Copy out, from the data, each line containing the string "right".

§ Collected data:

• • • • •

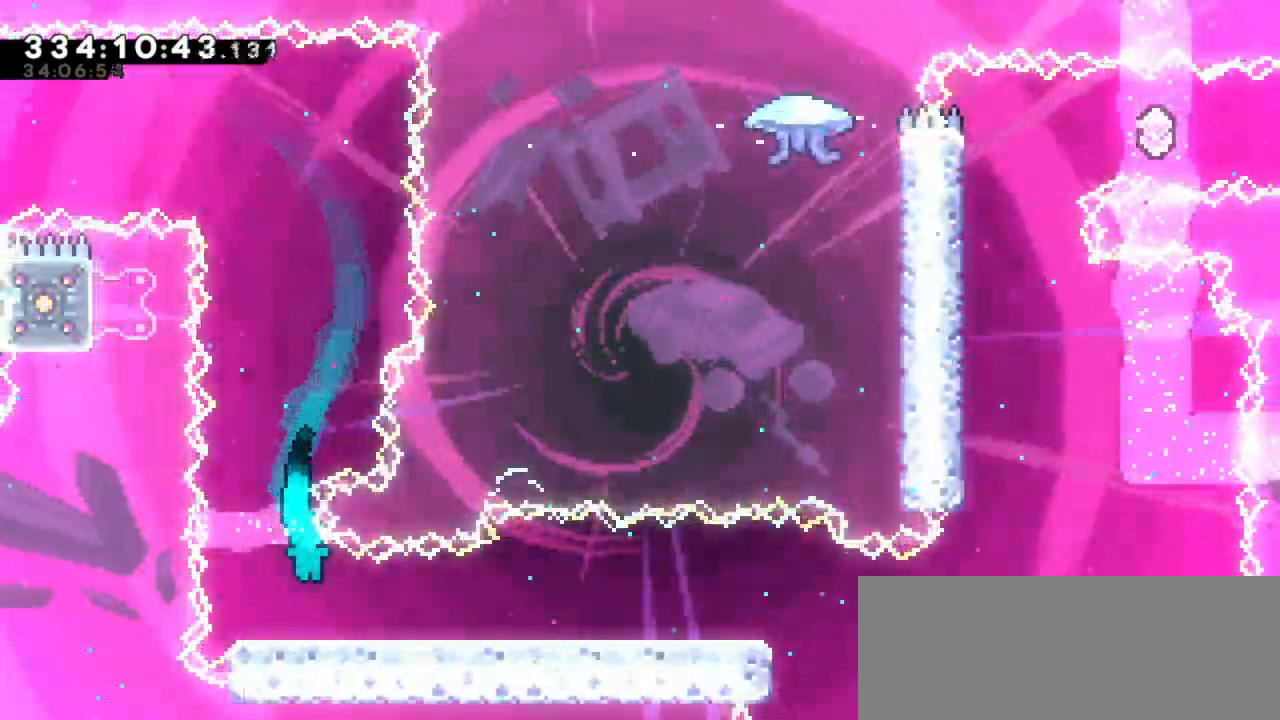
{"keys": ["jump2", "right"], "events": [[100, "dash", "down"], [100, "down", "down"], [283, "jump2", "down"], [400, "dash", "up"], [400, "down", "up"]]}
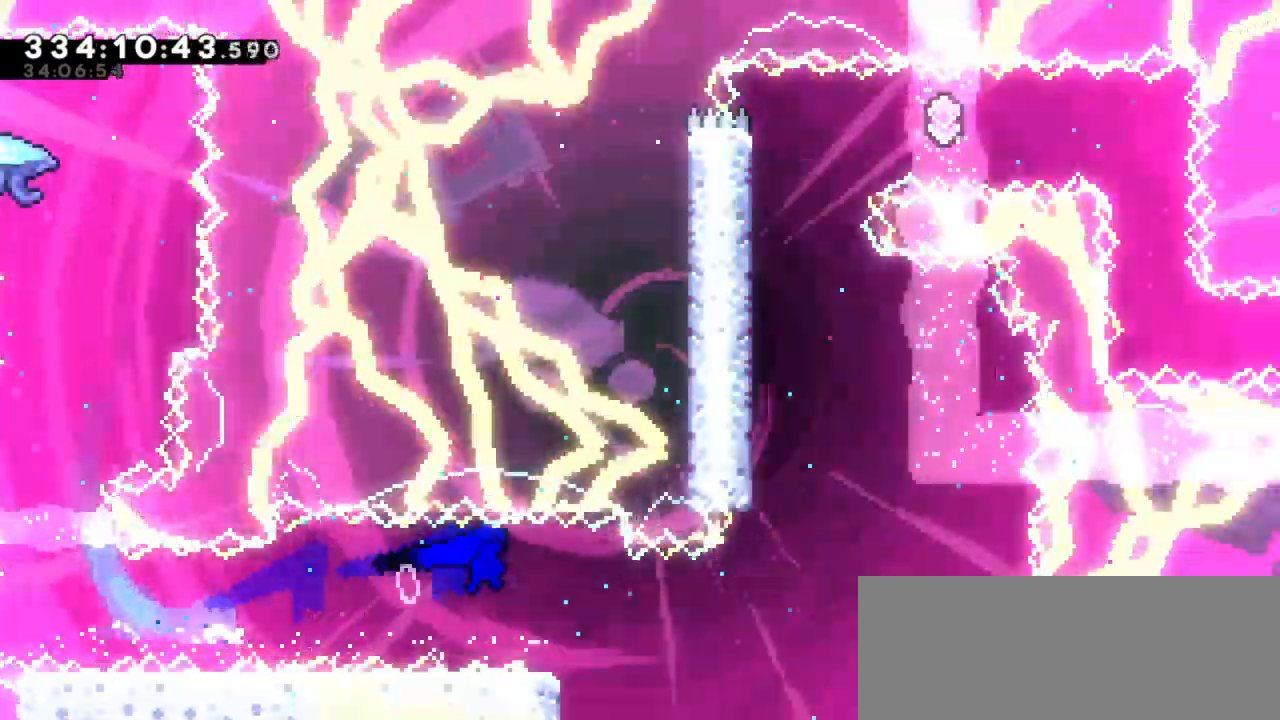
{"keys": ["dash", "up"], "events": [[350, "jump2", "up"], [350, "up", "down"], [366, "dash", "down"], [366, "right", "up"]]}
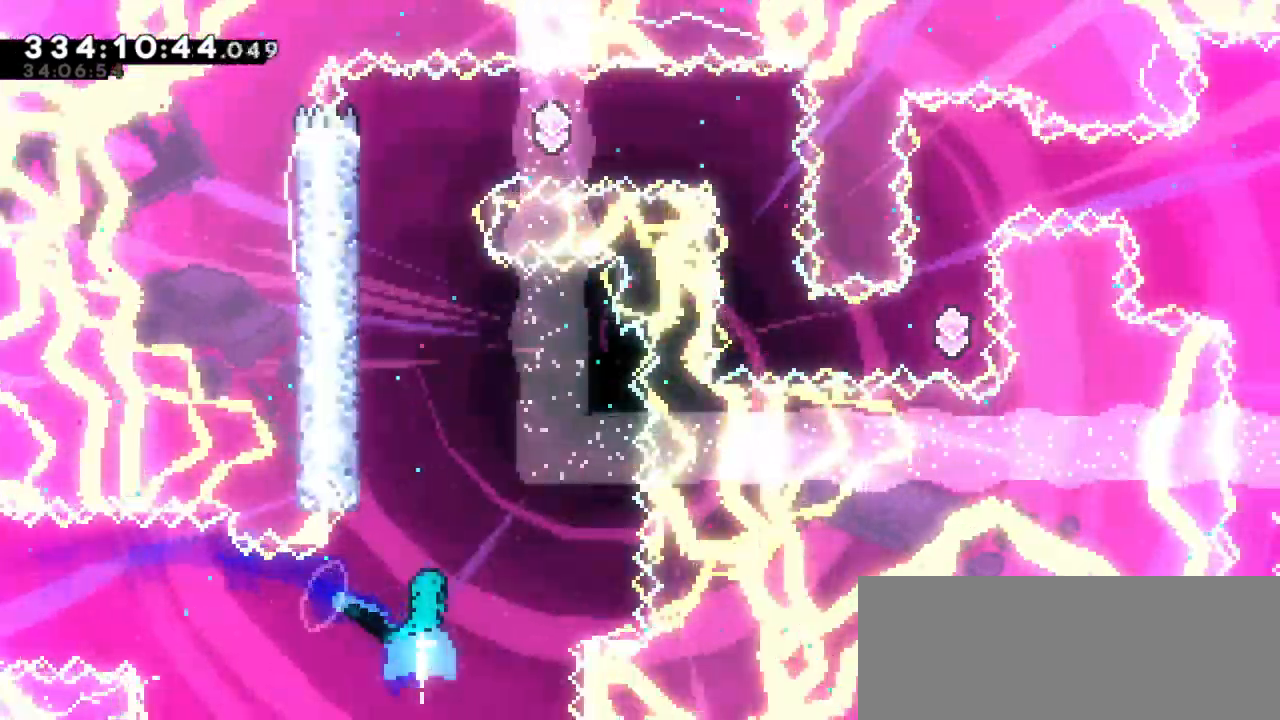
{"keys": ["jump2", "left"], "events": [[33, "left", "down"], [50, "up", "up"], [100, "dash", "up"], [333, "jump2", "down"]]}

• • • • •

§ Your response:
{"keys": ["jump2", "right"], "events": [[100, "dash", "down"], [100, "down", "down"], [283, "jump2", "down"], [400, "dash", "up"], [400, "down", "up"]]}
{"keys": ["dash", "up"], "events": [[350, "jump2", "up"], [350, "up", "down"], [366, "dash", "down"], [366, "right", "up"]]}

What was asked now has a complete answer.